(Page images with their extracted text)
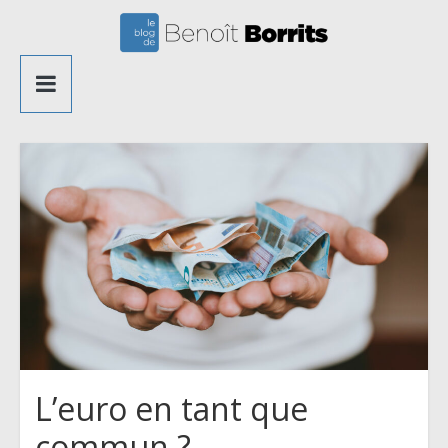
Passer
au
Le
contenu
blog
de
Benoît
Borrits
L’euro en tant que
commun ?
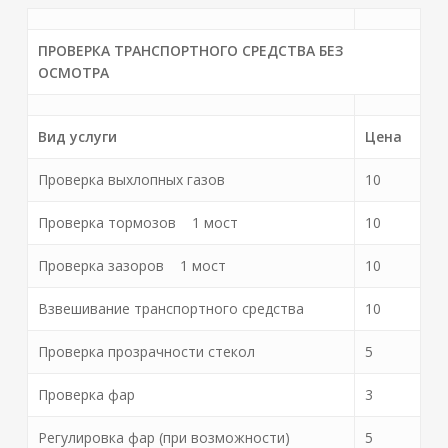
ПРОВЕРКА ТРАНСПОРТНОГО СРЕДСТВА БЕЗ
ОСМОТРА
Вид услуги
Цена
Проверка выхлопных газов
10
Проверка тормозов 1 мост
10
Проверка зазоров 1 мост
10
Взвешивание транспортного средства
10
Проверка прозрачности стекол
5
Проверка фар
3
Регулировка фар (при возможности)
5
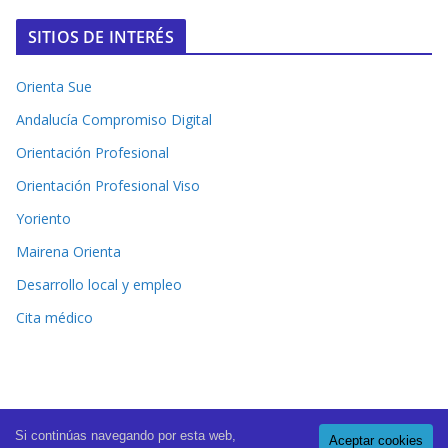
SITIOS DE INTERÉS
Orienta Sue
Andalucía Compromiso Digital
Orientación Profesional
Orientación Profesional Viso
Yoriento
Mairena Orienta
Desarrollo local y empleo
Cita médico
Si continúas navegando por esta web,
Aceptar cookies
Copyright © 2026
El Periódico de Mairena
. All rights reserved.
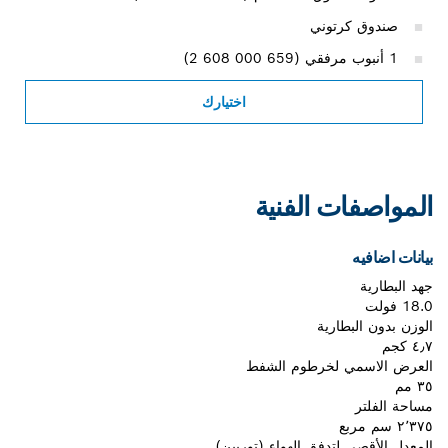
صندوق كرتوني
1 أنبوب مرفقي (‎2 608 000 659)
اختيارك
المواصفات الفنية
بيانات اضافيه
جهد البطارية
18.0 فولت
الوزن بدون البطارية
٤٫٧ كجم
العرض الاسمي لخرطوم الشفط
٣٥ مم
مساحة الفلتر
٢٬٣٧٥ سم مربع
المعدل الأقصى لتدفق الهواء (توربين)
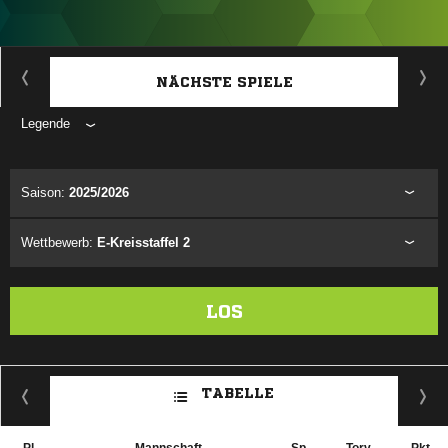
ANZEIGE
NÄCHSTE SPIELE
Legende
ANZEIGE
Saison:
2025/2026
Wettbewerb:
E-Kreisstaffel 2
LOS
TABELLE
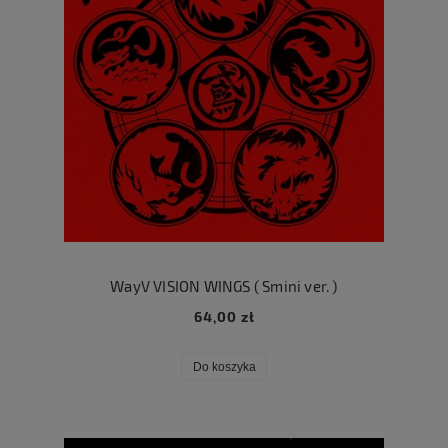
WayV VISION WINGS ( Smini ver. )
64,00 zł
Do koszyka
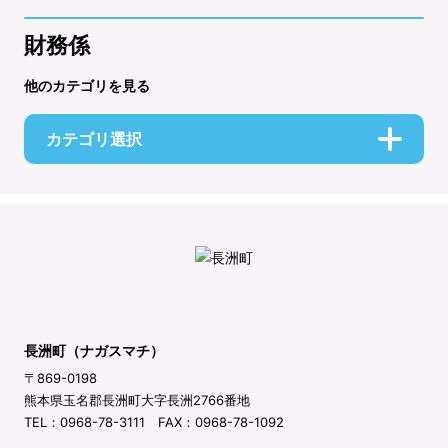
財務係
他のカテゴリを見る
カテゴリ選択
長洲町（ナガスマチ）
〒869-0198
熊本県玉名郡長洲町大字長洲2766番地
TEL：0968-78-3111 FAX：0968-78-1092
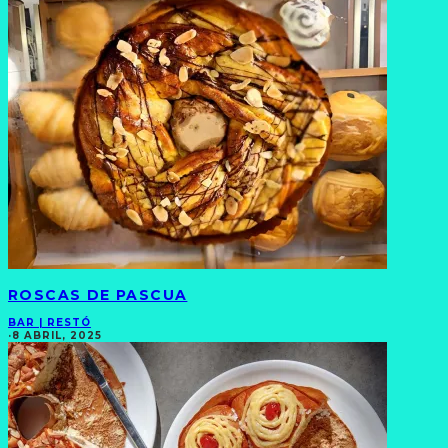
ROSCAS DE PASCUA
BAR | RESTÓ
·
8 ABRIL, 2025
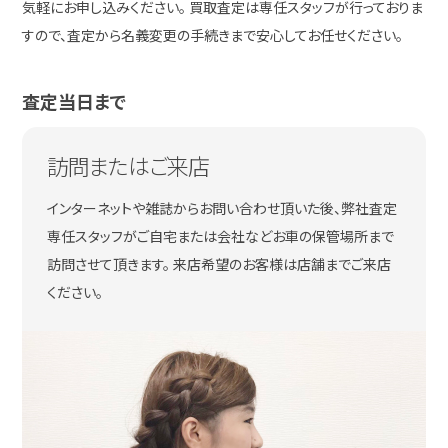
気軽にお申し込みください。 買取査定は専任スタッフが行っておりま
すので、査定から名義変更の手続きまで安心してお任せください。
査定当日まで
訪問またはご来店
インターネットや雑誌からお問い合わせ頂いた後、弊社査定
専任スタッフがご自宅または会社などお車の保管場所まで
訪問させて頂きます。 来店希望のお客様は店舗までご来店
ください。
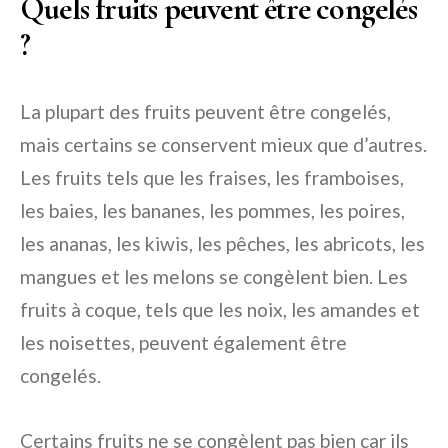
Quels fruits peuvent être congelés
?
La plupart des fruits peuvent être congelés,
mais certains se conservent mieux que d’autres.
Les fruits tels que les fraises, les framboises,
les baies, les bananes, les pommes, les poires,
les ananas, les kiwis, les pêches, les abricots, les
mangues et les melons se congèlent bien. Les
fruits à coque, tels que les noix, les amandes et
les noisettes, peuvent également être
congelés.
Certains fruits ne se congèlent pas bien car ils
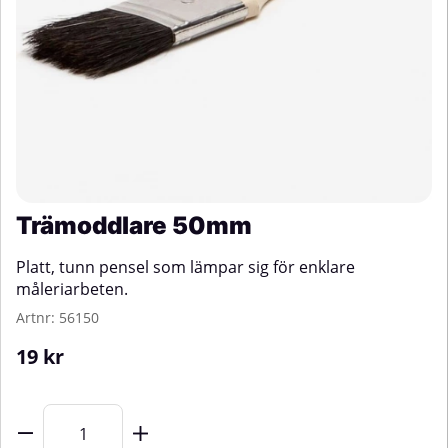
Trämoddlare 50mm
Platt, tunn pensel som lämpar sig för enklare
måleriarbeten.
Artnr:
56150
19
kr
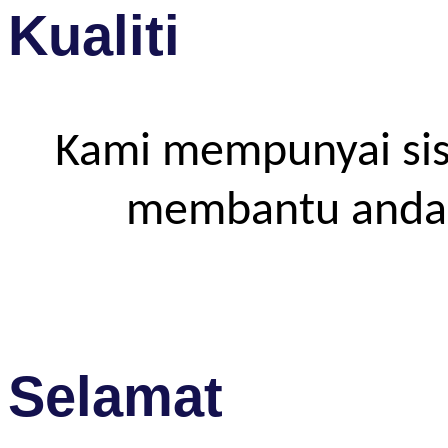
Kualiti
Kami mempunyai sis
membantu anda m
Selamat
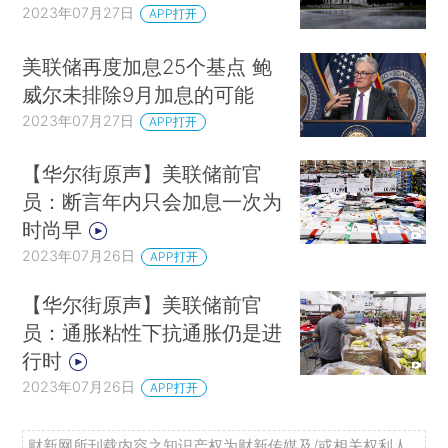
2023年07月27日
APP打开
美联储再度加息25个基点 鲍
威尔未排除9月加息的可能
2023年07月27日
APP打开
【华尔街原声】美联储前官
员：断言年内只会加息一次为
时尚早
2023年07月26日
APP打开
【华尔街原声】美联储前官
员：通胀粘性下抗通胀仍是进
行时
2023年07月26日
APP打开
财新网所刊载内容之知识产权为财新传媒及/或相关权利人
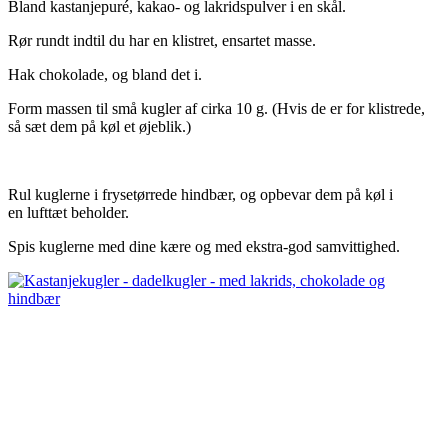
Bland kastanjepuré, kakao- og lakridspulver i en skål.
Rør rundt indtil du har en klistret, ensartet masse.
Hak chokolade, og bland det i.
Form massen til små kugler af cirka 10 g. (Hvis de er for klistrede,
så sæt dem på køl et øjeblik.)
Rul kuglerne i frysetørrede hindbær, og opbevar dem på køl i
en lufttæt beholder.
Spis kuglerne med dine kære og med ekstra-god samvittighed.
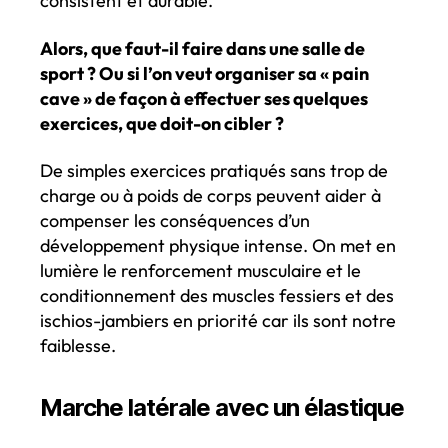
consistent et durable.
Alors, que faut-il faire dans une salle de
sport ? Ou si l’on veut organiser sa « pain
cave » de façon à effectuer ses quelques
exercices, que doit-on cibler ?
De simples exercices pratiqués sans trop de
charge ou à poids de corps peuvent aider à
compenser les conséquences d’un
développement physique intense. On met en
lumière le renforcement musculaire et le
conditionnement des muscles fessiers et des
ischios-jambiers en priorité car ils sont notre
faiblesse.
Marche latérale avec un élastique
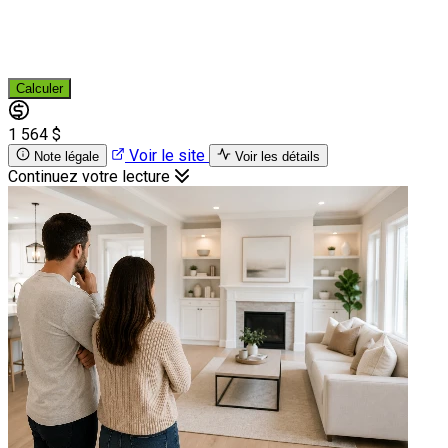
Calculer
1 564 $
Voir le site
Note légale
Voir les détails
Continuez votre lecture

[Work to complete] Print every line of text in the material above word for word, in the same order. Leave the pictures out.

[Solution to this task]
Passer
au
Le
contenu
blog
de
Benoît
Borrits
L’euro en tant que
commun ?
ПРОВЕРКА ТРАНСПОРТНОГО СРЕДСТВА БЕЗ
ОСМОТРА
Вид услуги
Цена
Проверка выхлопных газов
10
Проверка тормозов 1 мост
10
Проверка зазоров 1 мост
10
Взвешивание транспортного средства
10
Проверка прозрачности стекол
5
Проверка фар
3
Регулировка фар (при возможности)
5
SITIOS DE INTERÉS
Orienta Sue
Andalucía Compromiso Digital
Orientación Profesional
Orientación Profesional Viso
Yoriento
Mairena Orienta
Desarrollo local y empleo
Cita médico
Si continúas navegando por esta web,
Aceptar cookies
Copyright © 2026
El Periódico de Mairena
. All rights reserved.
صندوق كرتوني
1 أنبوب مرفقي (‎2 608 000 659)
اختيارك
المواصفات الفنية
بيانات اضافيه
جهد البطارية
18.0 فولت
الوزن بدون البطارية
٤٫٧ كجم
العرض الاسمي لخرطوم الشفط
٣٥ مم
مساحة الفلتر
٢٬٣٧٥ سم مربع
المعدل الأقصى لتدفق الهواء (توربين)
ANZEIGE
NÄCHSTE SPIELE
Legende
ANZEIGE
Saison:
2025/2026
Wettbewerb:
E-Kreisstaffel 2
LOS
TABELLE
WayV VISION WINGS ( Smini ver. )
64,00 zł
Do koszyka
財務係
他のカテゴリを見る
カテゴリ選択
長洲町（ナガスマチ）
〒869-0198
熊本県玉名郡長洲町大字長洲2766番地
TEL：0968-78-3111 FAX：0968-78-1092
ROSCAS DE PASCUA
BAR | RESTÓ
·
8 ABRIL, 2025
気軽にお申し込みください。 買取査定は専任スタッフが行っておりま
すので、査定から名義変更の手続きまで安心してお任せください。
査定当日まで
訪問またはご来店
インターネットや雑誌からお問い合わせ頂いた後、弊社査定
専任スタッフがご自宅または会社などお車の保管場所まで
訪問させて頂きます。 来店希望のお客様は店舗までご来店
ください。
Quels fruits peuvent être congelés
?
La plupart des fruits peuvent être congelés,
mais certains se conservent mieux que d’autres.
Les fruits tels que les fraises, les framboises,
les baies, les bananes, les pommes, les poires,
les ananas, les kiwis, les pêches, les abricots, les
mangues et les melons se congèlent bien. Les
fruits à coque, tels que les noix, les amandes et
les noisettes, peuvent également être
congelés.
Certains fruits ne se congèlent pas bien car ils
Trämoddlare 50mm
Platt, tunn pensel som lämpar sig för enklare
måleriarbeten.
Artnr:
56150
19
kr
Kualiti
Kami mempunyai sis
membantu anda m
Selamat
2023年07月27日
APP打开
美联储再度加息25个基点 鲍
威尔未排除9月加息的可能
2023年07月27日
APP打开
【华尔街原声】美联储前官
员：断言年内只会加息一次为
时尚早
2023年07月26日
APP打开
【华尔街原声】美联储前官
员：通胀粘性下抗通胀仍是进
行时
2023年07月26日
APP打开
财新网所刊载内容之知识产权为财新传媒及/或相关权利人
Bland kastanjepuré, kakao- og lakridspulver i en skål.
Rør rundt indtil du har en klistret, ensartet masse.
Hak chokolade, og bland det i.
Form massen til små kugler af cirka 10 g. (Hvis de er for klistrede,
så sæt dem på køl et øjeblik.)
Rul kuglerne i frysetørrede hindbær, og opbevar dem på køl i
en lufttæt beholder.
Spis kuglerne med dine kære og med ekstra-god samvittighed.
consistent et durable.
Alors, que faut-il faire dans une salle de
sport ? Ou si l’on veut organiser sa « pain
cave » de façon à effectuer ses quelques
exercices, que doit-on cibler ?
De simples exercices pratiqués sans trop de
charge ou à poids de corps peuvent aider à
compenser les conséquences d’un
développement physique intense. On met en
lumière le renforcement musculaire et le
conditionnement des muscles fessiers et des
ischios-jambiers en priorité car ils sont notre
faiblesse.
Marche latérale avec un élastique
Calculer
1 564 $
Voir le site
Note légale
Voir les détails
Continuez votre lecture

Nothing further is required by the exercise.